A franquia diferencia-se de mera prestação de serviço porque o contrato não constitui uma simples obrigação de fazer

O conceito constitucional de serviço tributável, conforme a melhor doutrina, somente abrange: a) as obrigações de fazer; b) os serviços submetidos ao regime de direito privado, não incluindo, portanto, o serviço público; c) os serviços que revelam conteúdo econômico, realizados em caráter negocial; e d) os serviços prestados sem uma relação de subordinação. O franchising diferencia-se de mera prestação de serviços porque o contrato de franquia não constitui uma simples obrigação de fazer, mas sim uma série de obrigações recíprocas de naturezas variadas e diversas, de tal sorte que a franquia empresarial não se subsume ao conceito constitucional de prestação de serviços. Diante de tais considerações, nota-se que, ao pretender tributar a atividade de franchising, o ente público municipal extrapola sua esfera constitucional de competência, passando a exigir um tributo em função de relações jurídicas alheias ao raio de abrangência de sua capacidade tributária.
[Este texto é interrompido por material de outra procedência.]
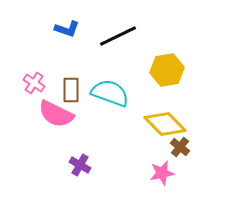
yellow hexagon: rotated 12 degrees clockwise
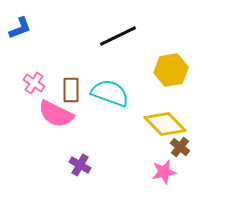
blue L-shape: moved 47 px left, 1 px up; rotated 40 degrees counterclockwise
yellow hexagon: moved 4 px right
pink star: moved 2 px right, 1 px up
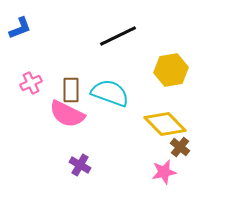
pink cross: moved 3 px left; rotated 30 degrees clockwise
pink semicircle: moved 11 px right
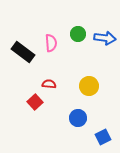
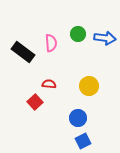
blue square: moved 20 px left, 4 px down
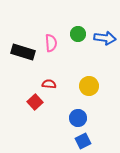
black rectangle: rotated 20 degrees counterclockwise
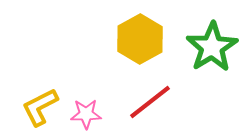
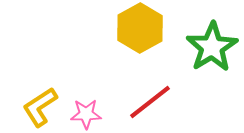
yellow hexagon: moved 11 px up
yellow L-shape: rotated 6 degrees counterclockwise
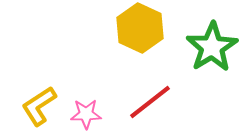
yellow hexagon: rotated 6 degrees counterclockwise
yellow L-shape: moved 1 px left, 1 px up
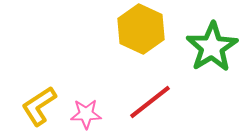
yellow hexagon: moved 1 px right, 1 px down
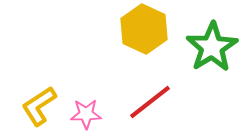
yellow hexagon: moved 3 px right
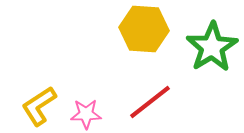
yellow hexagon: rotated 21 degrees counterclockwise
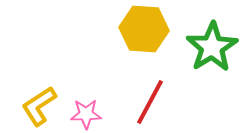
red line: rotated 24 degrees counterclockwise
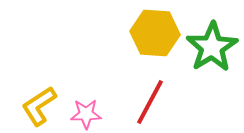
yellow hexagon: moved 11 px right, 4 px down
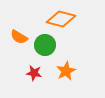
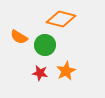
red star: moved 6 px right
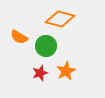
orange diamond: moved 1 px left
green circle: moved 1 px right, 1 px down
red star: rotated 28 degrees counterclockwise
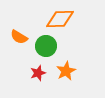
orange diamond: rotated 16 degrees counterclockwise
red star: moved 2 px left
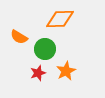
green circle: moved 1 px left, 3 px down
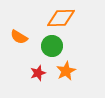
orange diamond: moved 1 px right, 1 px up
green circle: moved 7 px right, 3 px up
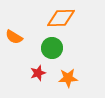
orange semicircle: moved 5 px left
green circle: moved 2 px down
orange star: moved 2 px right, 7 px down; rotated 24 degrees clockwise
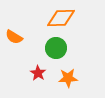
green circle: moved 4 px right
red star: rotated 21 degrees counterclockwise
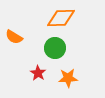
green circle: moved 1 px left
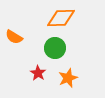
orange star: rotated 18 degrees counterclockwise
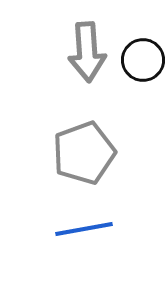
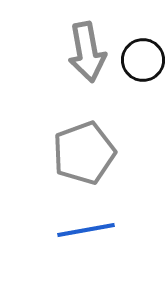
gray arrow: rotated 6 degrees counterclockwise
blue line: moved 2 px right, 1 px down
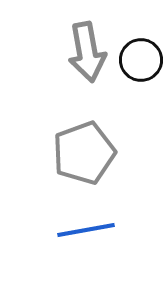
black circle: moved 2 px left
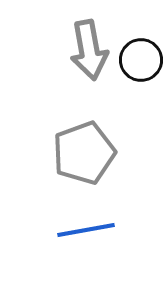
gray arrow: moved 2 px right, 2 px up
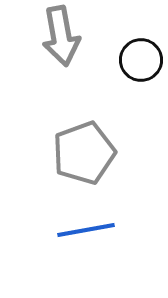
gray arrow: moved 28 px left, 14 px up
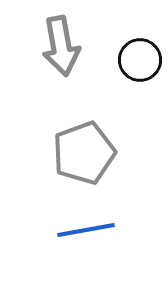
gray arrow: moved 10 px down
black circle: moved 1 px left
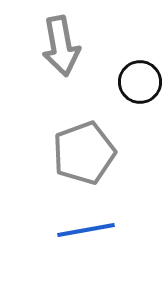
black circle: moved 22 px down
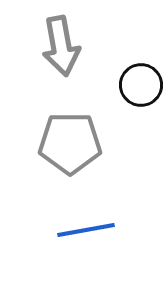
black circle: moved 1 px right, 3 px down
gray pentagon: moved 14 px left, 10 px up; rotated 20 degrees clockwise
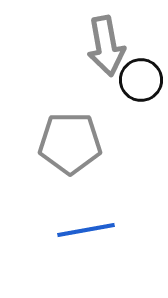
gray arrow: moved 45 px right
black circle: moved 5 px up
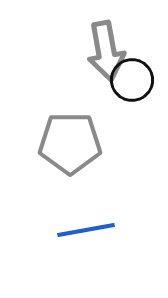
gray arrow: moved 5 px down
black circle: moved 9 px left
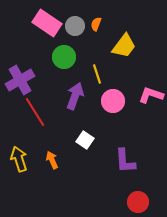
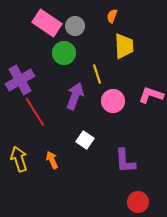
orange semicircle: moved 16 px right, 8 px up
yellow trapezoid: rotated 40 degrees counterclockwise
green circle: moved 4 px up
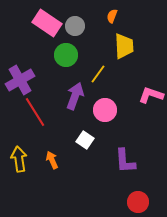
green circle: moved 2 px right, 2 px down
yellow line: moved 1 px right; rotated 54 degrees clockwise
pink circle: moved 8 px left, 9 px down
yellow arrow: rotated 10 degrees clockwise
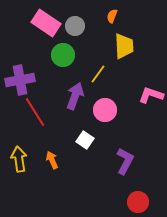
pink rectangle: moved 1 px left
green circle: moved 3 px left
purple cross: rotated 20 degrees clockwise
purple L-shape: rotated 148 degrees counterclockwise
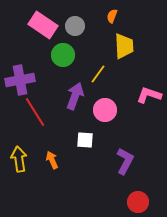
pink rectangle: moved 3 px left, 2 px down
pink L-shape: moved 2 px left
white square: rotated 30 degrees counterclockwise
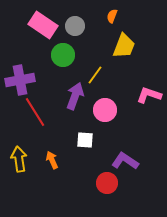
yellow trapezoid: rotated 24 degrees clockwise
yellow line: moved 3 px left, 1 px down
purple L-shape: rotated 84 degrees counterclockwise
red circle: moved 31 px left, 19 px up
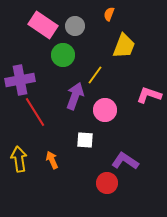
orange semicircle: moved 3 px left, 2 px up
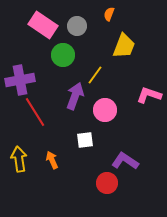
gray circle: moved 2 px right
white square: rotated 12 degrees counterclockwise
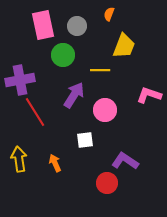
pink rectangle: rotated 44 degrees clockwise
yellow line: moved 5 px right, 5 px up; rotated 54 degrees clockwise
purple arrow: moved 1 px left, 1 px up; rotated 12 degrees clockwise
orange arrow: moved 3 px right, 3 px down
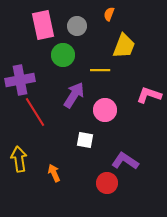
white square: rotated 18 degrees clockwise
orange arrow: moved 1 px left, 10 px down
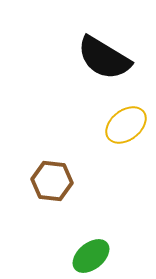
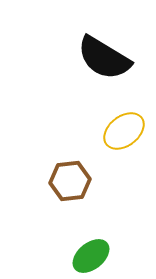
yellow ellipse: moved 2 px left, 6 px down
brown hexagon: moved 18 px right; rotated 12 degrees counterclockwise
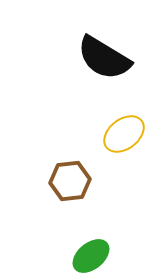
yellow ellipse: moved 3 px down
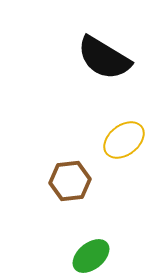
yellow ellipse: moved 6 px down
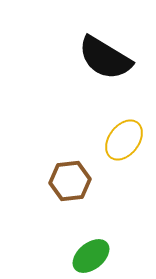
black semicircle: moved 1 px right
yellow ellipse: rotated 15 degrees counterclockwise
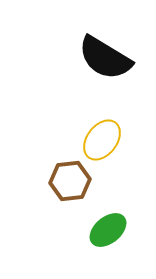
yellow ellipse: moved 22 px left
green ellipse: moved 17 px right, 26 px up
É inconstitucional, portanto, a tributação pretendida pela Lei Complementar nº 116/03 e pelos respectivos diplomas legais municipais decorrentes dela. Cumpre-nos lembrar que é vedado ao legislador infra-constitucional - de acordo com o estabelecido pelo artigo 110 do Código Tributário Nacional (CTN) - alterar os conceitos de direito privado utilizados pela Constituição Federal para limitar competências tributárias. Desta feita, a tributação do franchising pelo ISS se afigura eivada de vício de ilegalidade. Conclui-se, portanto, que a Lei Complementar nº 116 não conseguiu superar a questão material relativa à natureza jurídica do contrato de franquia, exaustivamente definida e delimitada pelas disposições do artigo 2º da Lei nº 8.955/94. Assim devendo ser mantido o entendimento do STJ que, ao analisar a matéria sob a égide do Decreto-Lei nº 406/68, julgou inconstitucional e ilegal a referida tributação.